Every investor wants to try to “beat the market.” By “beating the market” investors usually mean that they want to do better than some index or average. After all, who wants just “average” or “below average” performance in their investments? So many investors devote much time and energy to doing better than some index. How do you beat the market? Is it even possible?
First, it is important to understand what makes up the “market.” Common stocks are bought and sold in a variety of ways, both here in the U. S. and overseas. Some stocks are sold on exchanges, like the New York Stock Exchange. Others are traded in the Over-the-Counter market which is really a network of securities firms that bid for the purchase or sale of a stock. A number of averages have been created to gauge how the markets for common stocks are doing. These averages or “indexes” measure different aspects of the total market for common stocks. Beating an index would seem to be a fairly simple matter. Indexes are, after all, merely mathematical formulas. One would expect that with the careful selection of stocks and proper timing of the market, it ought to be fairly easy to “beat the market.” However, it is in fact extraordinarily difficult to beat the market consistently over a long period of time. Professional money managers, very often do not beat the market indexes.
There are a number of people, mostly college finance professors, who will tell you that it is simply impossible to beat the market indexes. These people believe in the “random walk” theory and the “efficient market” theory. The random walk theory says that the stock market moves randomly and that you can’t predict the future of the market by looking at the past. Here’s an easy way to understand the random walk theory. Imagine there are 1,000 people all with quarters and we ask each person to flip their coins. Every time they flip “heads” they win and get to flip again. If they flip tails, they lose and must stop flipping. After 50 flips there are, say, only 20 people left of the original 1,000. Clearly, these people are not “good coin flippers” and they are no more or less likely to flip heads on the 51st than they were on any of the first 50. This is a random walk.
The efficient market theory basically holds that information about common stocks today is so widespread and so widely known that all good or bad news is almost immediately reflected in the price. It is, therefore, impossible to find a stock to buy for less than what it is truly worth. If all stocks are always fairly priced and move randomly, then managers who hold a diversified portfolio will never be able to beat the indexes. In other words, despite all of their education, training and experience, the managers will be no more successful over the long run than a monkey who picks stocks by throwing darts at the newspaper stock quotes.
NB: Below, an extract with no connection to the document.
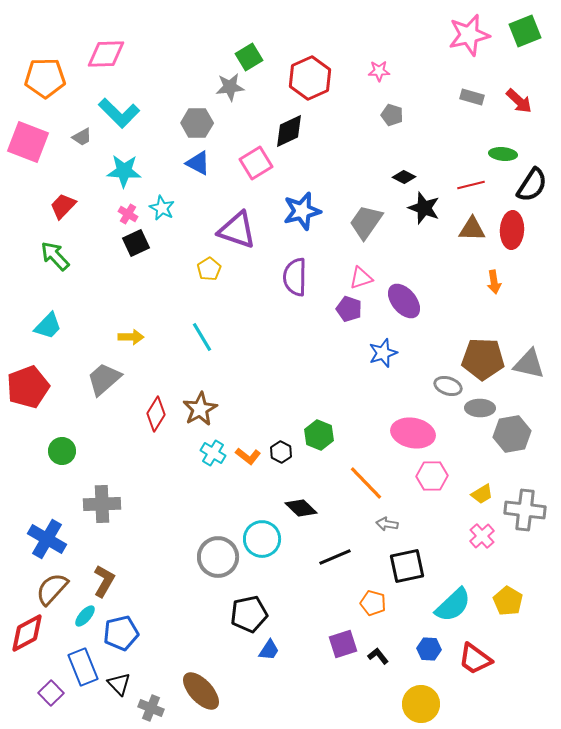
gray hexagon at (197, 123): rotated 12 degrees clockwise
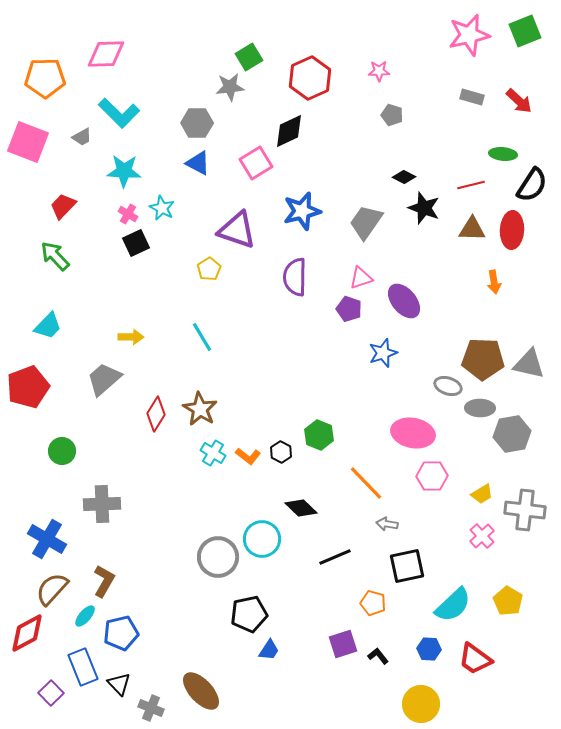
brown star at (200, 409): rotated 12 degrees counterclockwise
Naturally, a number of investment professionals dispute these theories. Investment pros point to the long-term (almost half a century) track records of people like John Templeton, Peter Lynch, Warren Buffet and others. The existence of these extraordinary managers who have beaten the indexes over many years and through many different types of markets and economic conditions disproves the absolute application of the efficient market theory.
How can the investor profit from this? First, because the markets are so unpredictable, don’t try to “time” the market. Second, in some cases you may not want to beat the market. Stock markets go up and down. It’s the downs that investors find unsettling. The market doesn’t care how high or how low it goes. You should care. The best way to manage this risk of investment is through diversification. That means that you should own more than one stock or bond. It also means that you should own more than one type of asset. Applying the concept of diversification to owning more than one type of investment is called “asset allocation.” Wise investors divide their assets between stocks, bonds, real estate and other investments. Given the nature of our global economy, it makes sense to consider foreign investments as well. A long-term orientation is also essential. For a stock investment, that means a 3 to 5 year commitment.
The final lesson to be learned is the importance of working with a professional advisor and professional money management. Professionals have the time, training, and temperament to spend their working lives seeking to produce superior returns while managing risk.